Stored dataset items
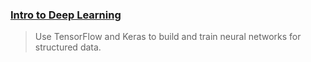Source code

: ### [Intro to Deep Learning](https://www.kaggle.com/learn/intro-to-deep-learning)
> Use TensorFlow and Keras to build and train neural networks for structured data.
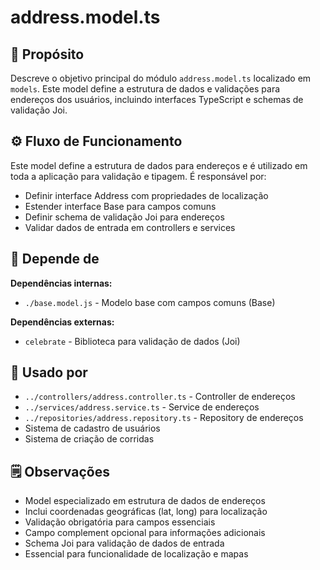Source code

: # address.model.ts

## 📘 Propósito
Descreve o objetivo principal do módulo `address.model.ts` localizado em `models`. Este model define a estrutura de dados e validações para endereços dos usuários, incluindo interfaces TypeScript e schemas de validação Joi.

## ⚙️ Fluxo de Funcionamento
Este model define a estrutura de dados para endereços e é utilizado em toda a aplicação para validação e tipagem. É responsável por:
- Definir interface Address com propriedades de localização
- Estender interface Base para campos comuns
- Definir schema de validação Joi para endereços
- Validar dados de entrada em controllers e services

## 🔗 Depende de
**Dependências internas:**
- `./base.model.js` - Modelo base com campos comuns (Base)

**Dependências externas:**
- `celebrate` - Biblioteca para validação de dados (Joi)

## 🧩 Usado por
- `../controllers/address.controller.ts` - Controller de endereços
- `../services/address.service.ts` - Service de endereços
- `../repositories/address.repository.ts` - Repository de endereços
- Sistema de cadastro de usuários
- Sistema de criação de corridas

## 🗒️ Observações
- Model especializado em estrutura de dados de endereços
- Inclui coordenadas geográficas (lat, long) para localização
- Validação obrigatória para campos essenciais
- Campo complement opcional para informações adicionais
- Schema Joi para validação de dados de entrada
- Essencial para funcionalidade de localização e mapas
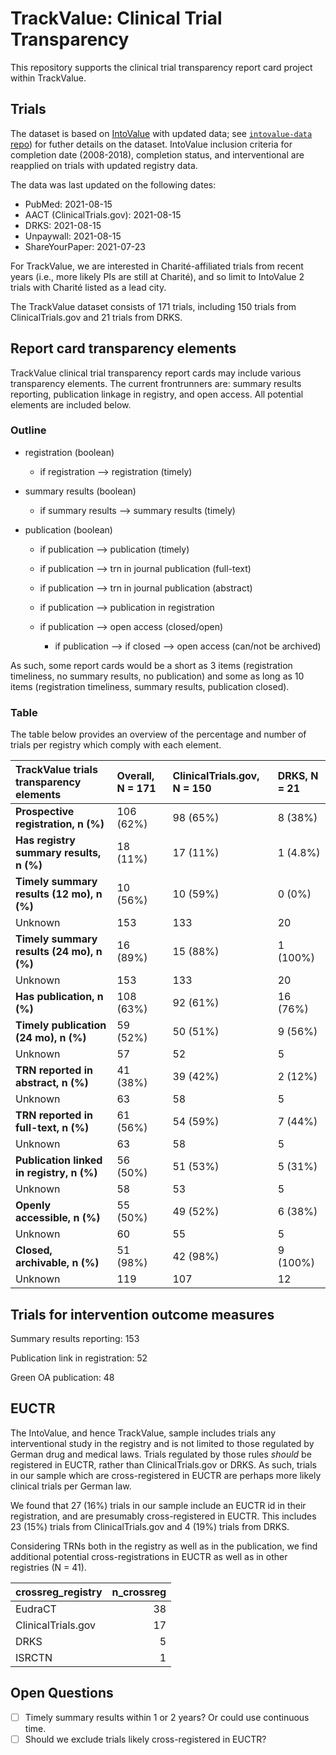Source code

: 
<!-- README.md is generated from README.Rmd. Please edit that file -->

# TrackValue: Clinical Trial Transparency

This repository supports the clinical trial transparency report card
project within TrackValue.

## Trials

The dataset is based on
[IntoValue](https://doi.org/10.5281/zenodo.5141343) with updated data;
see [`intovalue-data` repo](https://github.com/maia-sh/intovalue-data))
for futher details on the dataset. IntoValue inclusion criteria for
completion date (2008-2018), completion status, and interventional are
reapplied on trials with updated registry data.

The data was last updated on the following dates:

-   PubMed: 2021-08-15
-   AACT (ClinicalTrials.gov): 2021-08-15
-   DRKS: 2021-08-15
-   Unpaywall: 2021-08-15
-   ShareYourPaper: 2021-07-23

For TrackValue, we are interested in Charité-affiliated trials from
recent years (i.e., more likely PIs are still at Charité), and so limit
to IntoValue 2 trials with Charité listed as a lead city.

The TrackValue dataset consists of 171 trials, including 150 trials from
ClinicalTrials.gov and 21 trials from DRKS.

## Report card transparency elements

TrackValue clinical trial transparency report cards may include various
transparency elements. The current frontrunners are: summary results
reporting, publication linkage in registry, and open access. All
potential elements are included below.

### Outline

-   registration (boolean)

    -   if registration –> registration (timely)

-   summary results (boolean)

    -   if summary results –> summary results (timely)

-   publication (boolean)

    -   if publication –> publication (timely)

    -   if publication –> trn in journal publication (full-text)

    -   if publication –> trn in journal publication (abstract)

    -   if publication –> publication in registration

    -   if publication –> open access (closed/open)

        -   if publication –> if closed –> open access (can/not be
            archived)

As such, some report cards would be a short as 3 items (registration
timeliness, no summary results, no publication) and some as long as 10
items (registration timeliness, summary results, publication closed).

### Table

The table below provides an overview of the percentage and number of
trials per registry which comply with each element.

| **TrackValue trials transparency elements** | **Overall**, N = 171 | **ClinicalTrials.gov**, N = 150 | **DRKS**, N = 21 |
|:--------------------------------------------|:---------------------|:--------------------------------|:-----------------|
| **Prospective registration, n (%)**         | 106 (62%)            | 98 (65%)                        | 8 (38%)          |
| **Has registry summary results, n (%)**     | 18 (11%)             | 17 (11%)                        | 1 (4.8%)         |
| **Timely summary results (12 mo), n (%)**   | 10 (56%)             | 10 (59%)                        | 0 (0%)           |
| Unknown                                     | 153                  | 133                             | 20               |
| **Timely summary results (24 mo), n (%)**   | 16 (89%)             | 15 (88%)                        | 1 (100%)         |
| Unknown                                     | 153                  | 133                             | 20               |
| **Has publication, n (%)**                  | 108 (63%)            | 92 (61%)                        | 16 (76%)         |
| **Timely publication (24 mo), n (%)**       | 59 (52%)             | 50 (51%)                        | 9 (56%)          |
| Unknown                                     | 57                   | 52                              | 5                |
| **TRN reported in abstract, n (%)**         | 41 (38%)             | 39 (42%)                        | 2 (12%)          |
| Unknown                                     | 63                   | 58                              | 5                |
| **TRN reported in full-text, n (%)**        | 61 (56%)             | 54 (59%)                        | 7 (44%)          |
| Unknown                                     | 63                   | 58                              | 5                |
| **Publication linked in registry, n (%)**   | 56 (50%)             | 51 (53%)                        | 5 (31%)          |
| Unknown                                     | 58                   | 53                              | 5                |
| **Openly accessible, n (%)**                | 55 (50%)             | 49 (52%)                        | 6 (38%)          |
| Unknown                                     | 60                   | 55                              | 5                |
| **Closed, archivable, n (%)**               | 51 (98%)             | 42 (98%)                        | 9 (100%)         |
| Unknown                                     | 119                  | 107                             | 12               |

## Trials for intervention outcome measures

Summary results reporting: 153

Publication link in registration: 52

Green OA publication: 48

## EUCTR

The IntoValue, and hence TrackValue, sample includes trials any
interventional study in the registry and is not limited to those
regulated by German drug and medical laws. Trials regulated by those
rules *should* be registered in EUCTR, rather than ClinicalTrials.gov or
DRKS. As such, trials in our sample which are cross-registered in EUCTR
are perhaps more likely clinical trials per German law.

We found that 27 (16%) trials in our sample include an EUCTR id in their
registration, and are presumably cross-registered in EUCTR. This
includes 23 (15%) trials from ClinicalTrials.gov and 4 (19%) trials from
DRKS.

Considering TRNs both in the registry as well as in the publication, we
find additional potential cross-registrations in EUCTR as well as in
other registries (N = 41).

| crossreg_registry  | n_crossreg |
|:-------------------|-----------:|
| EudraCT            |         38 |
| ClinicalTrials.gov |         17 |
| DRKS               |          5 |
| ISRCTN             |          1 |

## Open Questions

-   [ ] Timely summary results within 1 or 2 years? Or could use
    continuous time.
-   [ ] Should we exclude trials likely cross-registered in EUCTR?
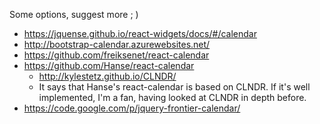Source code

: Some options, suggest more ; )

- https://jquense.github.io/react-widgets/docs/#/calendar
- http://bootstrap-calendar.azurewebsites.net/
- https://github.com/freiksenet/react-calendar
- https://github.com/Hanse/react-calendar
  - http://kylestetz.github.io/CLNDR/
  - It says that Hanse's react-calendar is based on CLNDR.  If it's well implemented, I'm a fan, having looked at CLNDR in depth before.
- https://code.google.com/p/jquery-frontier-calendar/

Task item: Present every line of the listing above as a numbered list, skipping blank lines. Leave the pictures out of your answer.

Task answer:
1. Source code
2. : ### [Intro to Deep Learning](https://www.kaggle.com/learn/intro-to-deep-learning)
3. > Use TensorFlow and Keras to build and train neural networks for structured data.
4. Source code
5. : # address.model.ts
6. ## 📘 Propósito
7. Descreve o objetivo principal do módulo `address.model.ts` localizado em `models`. Este model define a estrutura de dados e validações para endereços dos usuários, incluindo interfaces TypeScript e schemas de validação Joi.
8. ## ⚙️ Fluxo de Funcionamento
9. Este model define a estrutura de dados para endereços e é utilizado em toda a aplicação para validação e tipagem. É responsável por:
10. - Definir interface Address com propriedades de localização
11. - Estender interface Base para campos comuns
12. - Definir schema de validação Joi para endereços
13. - Validar dados de entrada em controllers e services
14. ## 🔗 Depende de
15. **Dependências internas:**
16. - `./base.model.js` - Modelo base com campos comuns (Base)
17. **Dependências externas:**
18. - `celebrate` - Biblioteca para validação de dados (Joi)
19. ## 🧩 Usado por
20. - `../controllers/address.controller.ts` - Controller de endereços
21. - `../services/address.service.ts` - Service de endereços
22. - `../repositories/address.repository.ts` - Repository de endereços
23. - Sistema de cadastro de usuários
24. - Sistema de criação de corridas
25. ## 🗒️ Observações
26. - Model especializado em estrutura de dados de endereços
27. - Inclui coordenadas geográficas (lat, long) para localização
28. - Validação obrigatória para campos essenciais
29. - Campo complement opcional para informações adicionais
30. - Schema Joi para validação de dados de entrada
31. - Essencial para funcionalidade de localização e mapas
32. Source code
33. : 
34. <!-- README.md is generated from README.Rmd. Please edit that file -->
35. # TrackValue: Clinical Trial Transparency
36. This repository supports the clinical trial transparency report card
37. project within TrackValue.
38. ## Trials
39. The dataset is based on
40. [IntoValue](https://doi.org/10.5281/zenodo.5141343) with updated data;
41. see [`intovalue-data` repo](https://github.com/maia-sh/intovalue-data))
42. for futher details on the dataset. IntoValue inclusion criteria for
43. completion date (2008-2018), completion status, and interventional are
44. reapplied on trials with updated registry data.
45. The data was last updated on the following dates:
46. -   PubMed: 2021-08-15
47. -   AACT (ClinicalTrials.gov): 2021-08-15
48. -   DRKS: 2021-08-15
49. -   Unpaywall: 2021-08-15
50. -   ShareYourPaper: 2021-07-23
51. For TrackValue, we are interested in Charité-affiliated trials from
52. recent years (i.e., more likely PIs are still at Charité), and so limit
53. to IntoValue 2 trials with Charité listed as a lead city.
54. The TrackValue dataset consists of 171 trials, including 150 trials from
55. ClinicalTrials.gov and 21 trials from DRKS.
56. ## Report card transparency elements
57. TrackValue clinical trial transparency report cards may include various
58. transparency elements. The current frontrunners are: summary results
59. reporting, publication linkage in registry, and open access. All
60. potential elements are included below.
61. ### Outline
62. -   registration (boolean)
63.     -   if registration –> registration (timely)
64. -   summary results (boolean)
65.     -   if summary results –> summary results (timely)
66. -   publication (boolean)
67.     -   if publication –> publication (timely)
68.     -   if publication –> trn in journal publication (full-text)
69.     -   if publication –> trn in journal publication (abstract)
70.     -   if publication –> publication in registration
71.     -   if publication –> open access (closed/open)
72.         -   if publication –> if closed –> open access (can/not be
73.             archived)
74. As such, some report cards would be a short as 3 items (registration
75. timeliness, no summary results, no publication) and some as long as 10
76. items (registration timeliness, summary results, publication closed).
77. ### Table
78. The table below provides an overview of the percentage and number of
79. trials per registry which comply with each element.
80. | **TrackValue trials transparency elements** | **Overall**, N = 171 | **ClinicalTrials.gov**, N = 150 | **DRKS**, N = 21 |
81. |:--------------------------------------------|:---------------------|:--------------------------------|:-----------------|
82. | **Prospective registration, n (%)**         | 106 (62%)            | 98 (65%)                        | 8 (38%)          |
83. | **Has registry summary results, n (%)**     | 18 (11%)             | 17 (11%)                        | 1 (4.8%)         |
84. | **Timely summary results (12 mo), n (%)**   | 10 (56%)             | 10 (59%)                        | 0 (0%)           |
85. | Unknown                                     | 153                  | 133                             | 20               |
86. | **Timely summary results (24 mo), n (%)**   | 16 (89%)             | 15 (88%)                        | 1 (100%)         |
87. | Unknown                                     | 153                  | 133                             | 20               |
88. | **Has publication, n (%)**                  | 108 (63%)            | 92 (61%)                        | 16 (76%)         |
89. | **Timely publication (24 mo), n (%)**       | 59 (52%)             | 50 (51%)                        | 9 (56%)          |
90. | Unknown                                     | 57                   | 52                              | 5                |
91. | **TRN reported in abstract, n (%)**         | 41 (38%)             | 39 (42%)                        | 2 (12%)          |
92. | Unknown                                     | 63                   | 58                              | 5                |
93. | **TRN reported in full-text, n (%)**        | 61 (56%)             | 54 (59%)                        | 7 (44%)          |
94. | Unknown                                     | 63                   | 58                              | 5                |
95. | **Publication linked in registry, n (%)**   | 56 (50%)             | 51 (53%)                        | 5 (31%)          |
96. | Unknown                                     | 58                   | 53                              | 5                |
97. | **Openly accessible, n (%)**                | 55 (50%)             | 49 (52%)                        | 6 (38%)          |
98. | Unknown                                     | 60                   | 55                              | 5                |
99. | **Closed, archivable, n (%)**               | 51 (98%)             | 42 (98%)                        | 9 (100%)         |
100. | Unknown                                     | 119                  | 107                             | 12               |
101. ## Trials for intervention outcome measures
102. Summary results reporting: 153
103. Publication link in registration: 52
104. Green OA publication: 48
105. ## EUCTR
106. The IntoValue, and hence TrackValue, sample includes trials any
107. interventional study in the registry and is not limited to those
108. regulated by German drug and medical laws. Trials regulated by those
109. rules *should* be registered in EUCTR, rather than ClinicalTrials.gov or
110. DRKS. As such, trials in our sample which are cross-registered in EUCTR
111. are perhaps more likely clinical trials per German law.
112. We found that 27 (16%) trials in our sample include an EUCTR id in their
113. registration, and are presumably cross-registered in EUCTR. This
114. includes 23 (15%) trials from ClinicalTrials.gov and 4 (19%) trials from
115. DRKS.
116. Considering TRNs both in the registry as well as in the publication, we
117. find additional potential cross-registrations in EUCTR as well as in
118. other registries (N = 41).
119. | crossreg_registry  | n_crossreg |
120. |:-------------------|-----------:|
121. | EudraCT            |         38 |
122. | ClinicalTrials.gov |         17 |
123. | DRKS               |          5 |
124. | ISRCTN             |          1 |
125. ## Open Questions
126. -   [ ] Timely summary results within 1 or 2 years? Or could use
127.     continuous time.
128. -   [ ] Should we exclude trials likely cross-registered in EUCTR?
129. Source code
130. : Some options, suggest more ; )
131. - https://jquense.github.io/react-widgets/docs/#/calendar
132. - http://bootstrap-calendar.azurewebsites.net/
133. - https://github.com/freiksenet/react-calendar
134. - https://github.com/Hanse/react-calendar
135.   - http://kylestetz.github.io/CLNDR/
136.   - It says that Hanse's react-calendar is based on CLNDR.  If it's well implemented, I'm a fan, having looked at CLNDR in depth before.
137. - https://code.google.com/p/jquery-frontier-calendar/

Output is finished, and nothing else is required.